Try it – Check the material that follows and say how many lines include the string "parties", giving the number alone.

Records for the exercise –
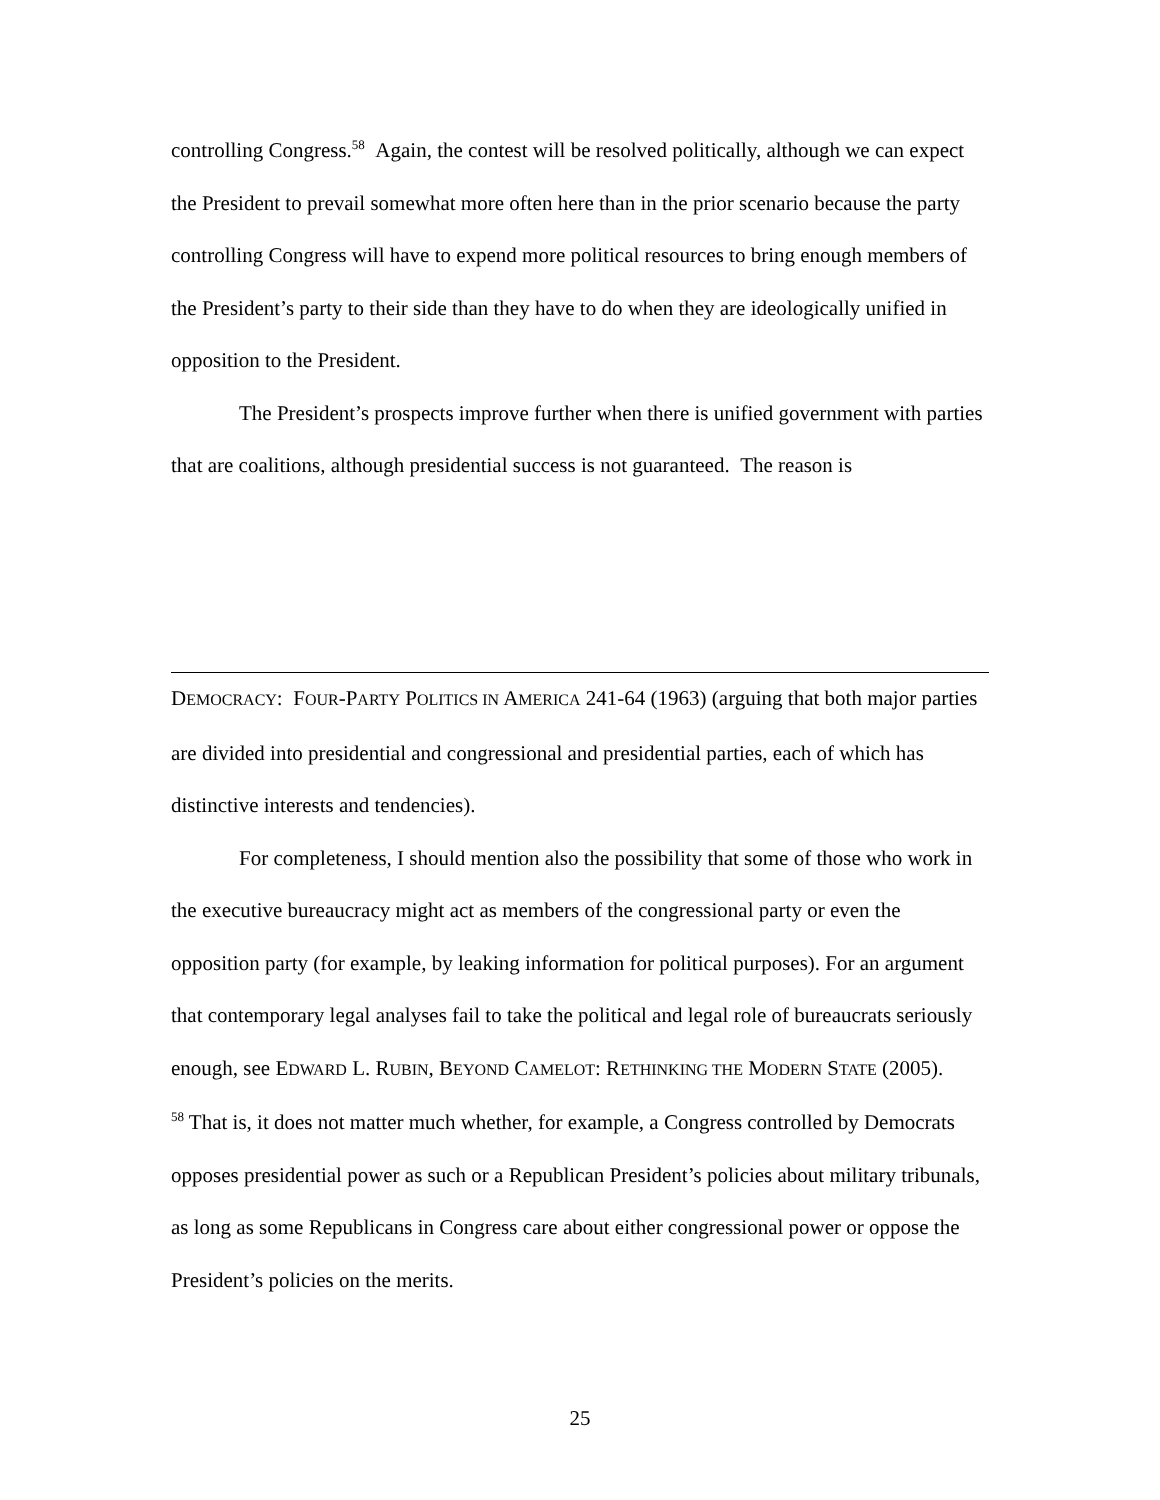controlling Congress.<sup>58</sup> Again, the contest will be resolved politically, although we can expect the President to prevail somewhat more often here than in the prior scenario because the party controlling Congress will have to expend more political resources to bring enough members of the President’s party to their side than they have to do when they are ideologically unified in opposition to the President.
The President’s prospects improve further when there is unified government with parties that are coalitions, although presidential success is not guaranteed. The reason is
DEMOCRACY: FOUR-PARTY POLITICS IN AMERICA 241-64 (1963) (arguing that both major parties are divided into presidential and congressional and presidential parties, each of which has distinctive interests and tendencies).
For completeness, I should mention also the possibility that some of those who work in the executive bureaucracy might act as members of the congressional party or even the opposition party (for example, by leaking information for political purposes). For an argument that contemporary legal analyses fail to take the political and legal role of bureaucrats seriously enough, see EDWARD L. RUBIN, BEYOND CAMELOT: RETHINKING THE MODERN STATE (2005).
<sup>58</sup> That is, it does not matter much whether, for example, a Congress controlled by Democrats opposes presidential power as such or a Republican President’s policies about military tribunals, as long as some Republicans in Congress care about either congressional power or oppose the President’s policies on the merits.
25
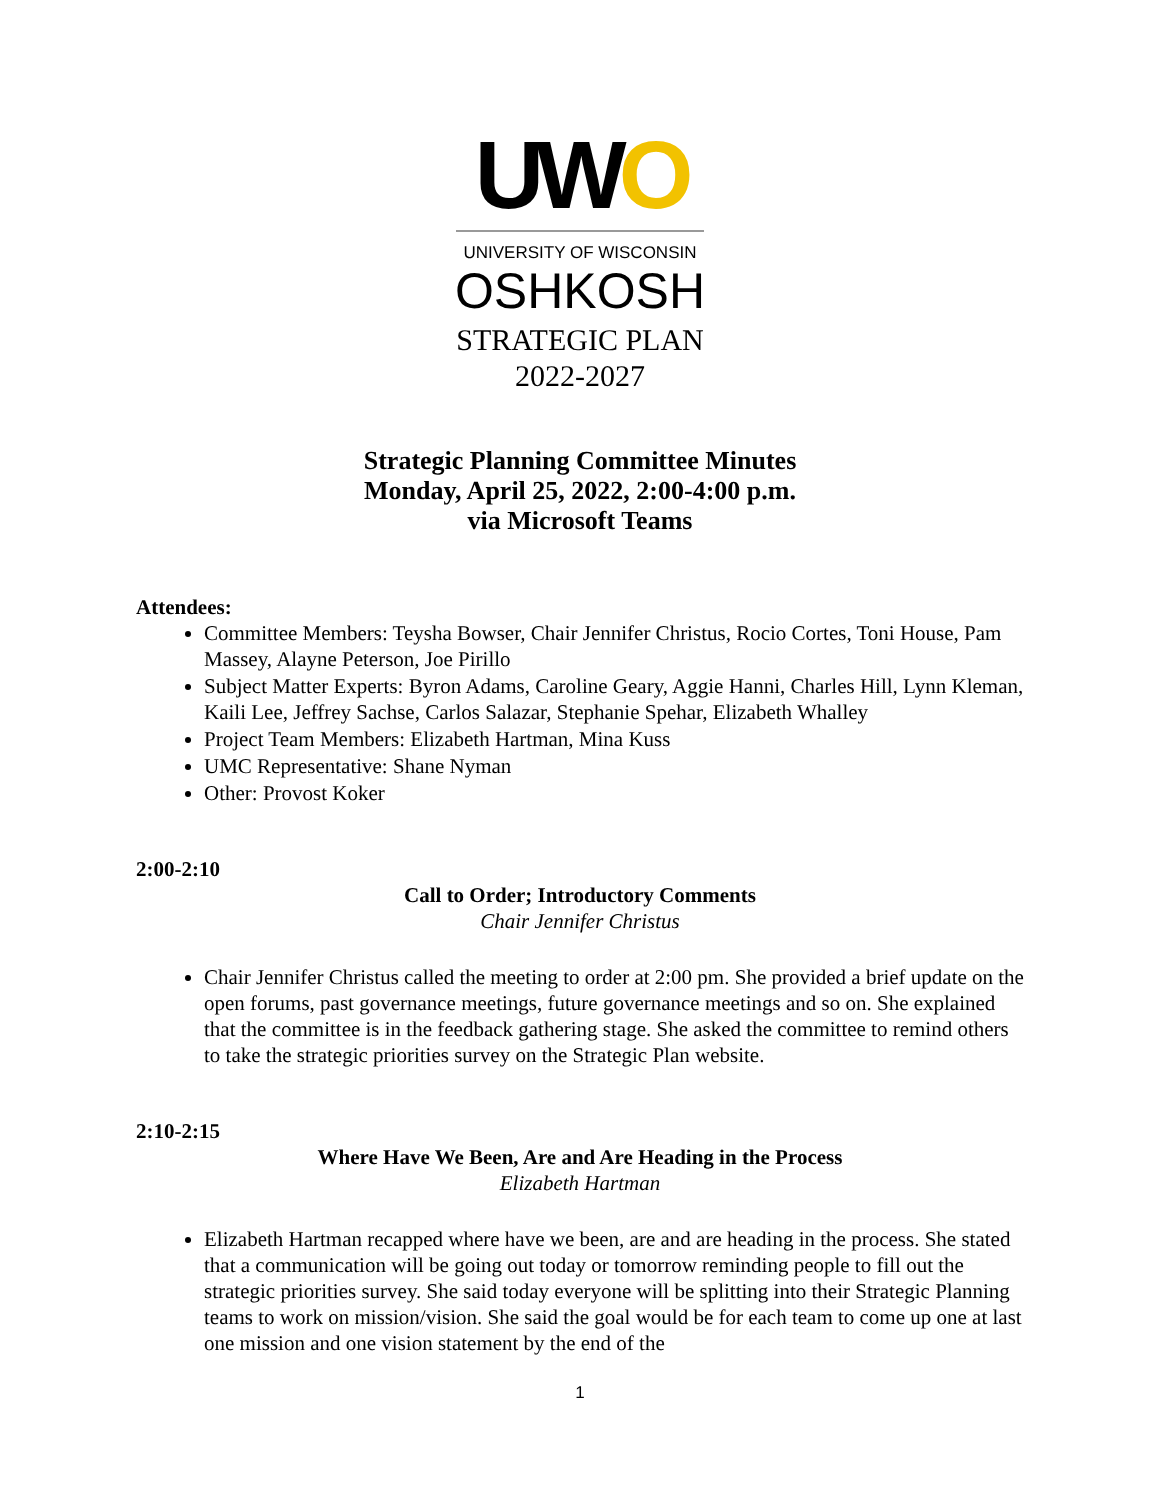UWO
UNIVERSITY OF WISCONSIN
OSHKOSH
STRATEGIC PLAN
2022-2027
Strategic Planning Committee Minutes
Monday, April 25, 2022, 2:00-4:00 p.m.
via Microsoft Teams
Attendees:
Committee Members: Teysha Bowser, Chair Jennifer Christus, Rocio Cortes, Toni House, Pam Massey, Alayne Peterson, Joe Pirillo
Subject Matter Experts: Byron Adams, Caroline Geary, Aggie Hanni, Charles Hill, Lynn Kleman, Kaili Lee, Jeffrey Sachse, Carlos Salazar, Stephanie Spehar, Elizabeth Whalley
Project Team Members: Elizabeth Hartman, Mina Kuss
UMC Representative: Shane Nyman
Other: Provost Koker
2:00-2:10
Call to Order; Introductory Comments
Chair Jennifer Christus
Chair Jennifer Christus called the meeting to order at 2:00 pm. She provided a brief update on the open forums, past governance meetings, future governance meetings and so on. She explained that the committee is in the feedback gathering stage. She asked the committee to remind others to take the strategic priorities survey on the Strategic Plan website.
2:10-2:15
Where Have We Been, Are and Are Heading in the Process
Elizabeth Hartman
Elizabeth Hartman recapped where have we been, are and are heading in the process. She stated that a communication will be going out today or tomorrow reminding people to fill out the strategic priorities survey. She said today everyone will be splitting into their Strategic Planning teams to work on mission/vision. She said the goal would be for each team to come up one at last one mission and one vision statement by the end of the
1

Solution for this exercise – 2